◆ **The task**:
Repeat every line of the data verbatim.
====
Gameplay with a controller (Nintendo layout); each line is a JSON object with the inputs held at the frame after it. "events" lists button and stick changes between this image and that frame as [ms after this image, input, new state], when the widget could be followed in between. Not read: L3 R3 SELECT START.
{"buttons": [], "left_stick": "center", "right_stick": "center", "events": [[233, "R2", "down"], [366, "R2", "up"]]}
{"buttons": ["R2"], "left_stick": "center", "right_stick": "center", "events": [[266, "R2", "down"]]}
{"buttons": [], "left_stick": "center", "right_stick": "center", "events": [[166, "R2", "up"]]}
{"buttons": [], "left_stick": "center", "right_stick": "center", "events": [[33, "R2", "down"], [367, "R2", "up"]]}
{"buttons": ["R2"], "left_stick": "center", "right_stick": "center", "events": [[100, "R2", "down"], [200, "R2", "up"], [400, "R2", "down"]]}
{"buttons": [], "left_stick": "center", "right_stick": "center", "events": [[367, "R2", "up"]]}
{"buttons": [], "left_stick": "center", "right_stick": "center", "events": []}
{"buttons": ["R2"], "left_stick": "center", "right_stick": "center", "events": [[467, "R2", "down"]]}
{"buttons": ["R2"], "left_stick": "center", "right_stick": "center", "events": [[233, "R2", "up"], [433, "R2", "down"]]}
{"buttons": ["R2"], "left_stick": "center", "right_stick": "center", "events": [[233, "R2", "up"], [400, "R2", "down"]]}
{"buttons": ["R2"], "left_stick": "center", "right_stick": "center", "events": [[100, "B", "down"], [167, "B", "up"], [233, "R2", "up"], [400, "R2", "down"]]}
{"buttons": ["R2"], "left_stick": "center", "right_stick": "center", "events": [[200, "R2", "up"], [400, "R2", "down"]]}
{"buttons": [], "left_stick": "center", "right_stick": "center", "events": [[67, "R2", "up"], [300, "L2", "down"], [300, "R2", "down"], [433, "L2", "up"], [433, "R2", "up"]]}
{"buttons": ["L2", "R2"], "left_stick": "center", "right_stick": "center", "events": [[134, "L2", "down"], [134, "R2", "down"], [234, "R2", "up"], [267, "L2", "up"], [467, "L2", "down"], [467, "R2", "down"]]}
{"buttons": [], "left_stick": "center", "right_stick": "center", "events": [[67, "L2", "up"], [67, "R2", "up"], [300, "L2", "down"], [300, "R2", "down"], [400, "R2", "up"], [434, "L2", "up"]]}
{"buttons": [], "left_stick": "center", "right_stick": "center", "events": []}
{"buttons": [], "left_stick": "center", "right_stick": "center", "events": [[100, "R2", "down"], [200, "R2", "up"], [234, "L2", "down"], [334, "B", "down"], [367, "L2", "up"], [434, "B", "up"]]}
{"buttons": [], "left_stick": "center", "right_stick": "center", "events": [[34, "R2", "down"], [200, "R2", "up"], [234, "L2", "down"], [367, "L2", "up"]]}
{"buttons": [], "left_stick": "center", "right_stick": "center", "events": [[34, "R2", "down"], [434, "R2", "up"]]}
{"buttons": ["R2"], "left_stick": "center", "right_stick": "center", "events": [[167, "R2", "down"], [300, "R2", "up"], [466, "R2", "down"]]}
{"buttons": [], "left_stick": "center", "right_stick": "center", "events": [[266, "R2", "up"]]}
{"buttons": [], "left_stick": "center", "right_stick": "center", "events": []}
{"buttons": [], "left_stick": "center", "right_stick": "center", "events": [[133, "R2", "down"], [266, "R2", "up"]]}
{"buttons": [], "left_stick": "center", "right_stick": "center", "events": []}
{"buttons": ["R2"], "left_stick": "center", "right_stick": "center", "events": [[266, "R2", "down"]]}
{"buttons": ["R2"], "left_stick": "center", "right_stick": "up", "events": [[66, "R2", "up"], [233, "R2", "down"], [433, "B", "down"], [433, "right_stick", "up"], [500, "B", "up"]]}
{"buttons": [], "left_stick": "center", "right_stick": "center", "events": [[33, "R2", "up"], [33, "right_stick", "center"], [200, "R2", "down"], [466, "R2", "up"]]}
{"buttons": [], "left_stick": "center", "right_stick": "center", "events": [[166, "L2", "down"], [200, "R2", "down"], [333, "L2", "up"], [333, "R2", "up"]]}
====
◆ **Completed task**:
Gameplay with a controller (Nintendo layout); each line is a JSON object with the inputs held at the frame after it. "events" lists button and stick changes between this image and that frame as [ms after this image, input, new state], when the widget could be followed in between. Not read: L3 R3 SELECT START.
{"buttons": [], "left_stick": "center", "right_stick": "center", "events": [[233, "R2", "down"], [366, "R2", "up"]]}
{"buttons": ["R2"], "left_stick": "center", "right_stick": "center", "events": [[266, "R2", "down"]]}
{"buttons": [], "left_stick": "center", "right_stick": "center", "events": [[166, "R2", "up"]]}
{"buttons": [], "left_stick": "center", "right_stick": "center", "events": [[33, "R2", "down"], [367, "R2", "up"]]}
{"buttons": ["R2"], "left_stick": "center", "right_stick": "center", "events": [[100, "R2", "down"], [200, "R2", "up"], [400, "R2", "down"]]}
{"buttons": [], "left_stick": "center", "right_stick": "center", "events": [[367, "R2", "up"]]}
{"buttons": [], "left_stick": "center", "right_stick": "center", "events": []}
{"buttons": ["R2"], "left_stick": "center", "right_stick": "center", "events": [[467, "R2", "down"]]}
{"buttons": ["R2"], "left_stick": "center", "right_stick": "center", "events": [[233, "R2", "up"], [433, "R2", "down"]]}
{"buttons": ["R2"], "left_stick": "center", "right_stick": "center", "events": [[233, "R2", "up"], [400, "R2", "down"]]}
{"buttons": ["R2"], "left_stick": "center", "right_stick": "center", "events": [[100, "B", "down"], [167, "B", "up"], [233, "R2", "up"], [400, "R2", "down"]]}
{"buttons": ["R2"], "left_stick": "center", "right_stick": "center", "events": [[200, "R2", "up"], [400, "R2", "down"]]}
{"buttons": [], "left_stick": "center", "right_stick": "center", "events": [[67, "R2", "up"], [300, "L2", "down"], [300, "R2", "down"], [433, "L2", "up"], [433, "R2", "up"]]}
{"buttons": ["L2", "R2"], "left_stick": "center", "right_stick": "center", "events": [[134, "L2", "down"], [134, "R2", "down"], [234, "R2", "up"], [267, "L2", "up"], [467, "L2", "down"], [467, "R2", "down"]]}
{"buttons": [], "left_stick": "center", "right_stick": "center", "events": [[67, "L2", "up"], [67, "R2", "up"], [300, "L2", "down"], [300, "R2", "down"], [400, "R2", "up"], [434, "L2", "up"]]}
{"buttons": [], "left_stick": "center", "right_stick": "center", "events": []}
{"buttons": [], "left_stick": "center", "right_stick": "center", "events": [[100, "R2", "down"], [200, "R2", "up"], [234, "L2", "down"], [334, "B", "down"], [367, "L2", "up"], [434, "B", "up"]]}
{"buttons": [], "left_stick": "center", "right_stick": "center", "events": [[34, "R2", "down"], [200, "R2", "up"], [234, "L2", "down"], [367, "L2", "up"]]}
{"buttons": [], "left_stick": "center", "right_stick": "center", "events": [[34, "R2", "down"], [434, "R2", "up"]]}
{"buttons": ["R2"], "left_stick": "center", "right_stick": "center", "events": [[167, "R2", "down"], [300, "R2", "up"], [466, "R2", "down"]]}
{"buttons": [], "left_stick": "center", "right_stick": "center", "events": [[266, "R2", "up"]]}
{"buttons": [], "left_stick": "center", "right_stick": "center", "events": []}
{"buttons": [], "left_stick": "center", "right_stick": "center", "events": [[133, "R2", "down"], [266, "R2", "up"]]}
{"buttons": [], "left_stick": "center", "right_stick": "center", "events": []}
{"buttons": ["R2"], "left_stick": "center", "right_stick": "center", "events": [[266, "R2", "down"]]}
{"buttons": ["R2"], "left_stick": "center", "right_stick": "up", "events": [[66, "R2", "up"], [233, "R2", "down"], [433, "B", "down"], [433, "right_stick", "up"], [500, "B", "up"]]}
{"buttons": [], "left_stick": "center", "right_stick": "center", "events": [[33, "R2", "up"], [33, "right_stick", "center"], [200, "R2", "down"], [466, "R2", "up"]]}
{"buttons": [], "left_stick": "center", "right_stick": "center", "events": [[166, "L2", "down"], [200, "R2", "down"], [333, "L2", "up"], [333, "R2", "up"]]}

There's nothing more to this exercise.